[Text excerpt]
%%

Next, #3 - Lynch Manipulator. Those are surprisingly forgiving, depending on their type and alignment. In town’s hands, vote power is very weak, so you can be liberal with it and give it to multiple roles. In mafia’s hands, it’s stronger, but you can limit it by not letting mafia boost their own vote power during the day (they have to activate it in the previous night), or give them other drawbacks. Actual lynch stoppers and lynch redirects are extremely strong in the hands of mafia, and still somewhat weak for town, but even then they can make the game frustrating, so you should stay away from those in most games.

#4 – Role Manipulator, like I explained above, are your dampeners. Be liberal with them. Of course, don’t give town 6 doctors in a 25p game, because they may actually start stopping the faction kill consistently, but you can usually get away with 2-3 and watch as town protects the wrong person (just remember to give mafia a super kill/roleblock to make sure the docs can’t make a confirmed player immortal). Likewise, roleblocks are super easy to relate to most characters, and don’t hurt the game too much (again, don’t let town control the game by having a million of the same role, see doctors above). Ability redirectors require some caution: while they don’t add anything new to the game, they tend to make players die in unlucky ways that they didn’t really deserve, and make the game feel like a troll game. Furthermore, they are a pain to process in high numbers. Don’t be too liberal with those.

Finally, a note about passive abilities: be aware they are intrinsically better than their active counterparts, because the player doesn't have to think when to use it, they act whenever they are needed. Bulletproof can be problematic, especially in the hands of town, since it messes with mafia's ability to kill consistently, as explained above. My townies almost never have more than a one shot of bullletproof, and if they do, it's either conditional, or the role has nothing else, and they always have some clause that makes them lose vote power after they stop a kill, so it doesn't break the endgame. Mafia and indies are allowed to have more bulletproof, since town's tool is the lynch. Other passives may be used depending on the need and creativity, as long as you add counters to all of them. Abilities that remove passives on the whole, such as rolecrushes (you can make a rolecrush that only lasts one night too, if you want) can be useful in that regard.

So you add 2-3 doctors here, then 2-3 blockers there, some vote manipulators, 1 redirector, some roles that remove passives, some roles with cool passives, and when you see it, you have filled your role list, without giving town a bunch of cops and vigs. Mission accomplished.

Reactions: Like 5


----------



## Dragon D. Luffy (May 26, 2018)

%%

[Work request 1] Transcribe the records below word for word, line by line, and leave out any pictures.

[Records for this task]
%%

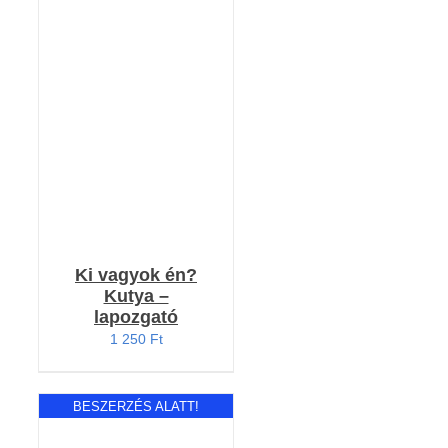
RÉSZLETEK
Ki vagyok én?
Kutya –
lapozgató
1 250
Ft
BESZERZÉS ALATT!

%%

[Work request 2]
Answer these questions from the post on mafia role design:
(a) How many doctors can you usually get away with giving town?
(b) What does the post call town's tool?
(c) When must mafia activate their boosted vote power?

[Answer section 1]
RÉSZLETEK
Ki vagyok én?
Kutya –
lapozgató
1 250
Ft
BESZERZÉS ALATT!

[Answer section 2]
(a) 2-3
(b) The lynch
(c) In the previous night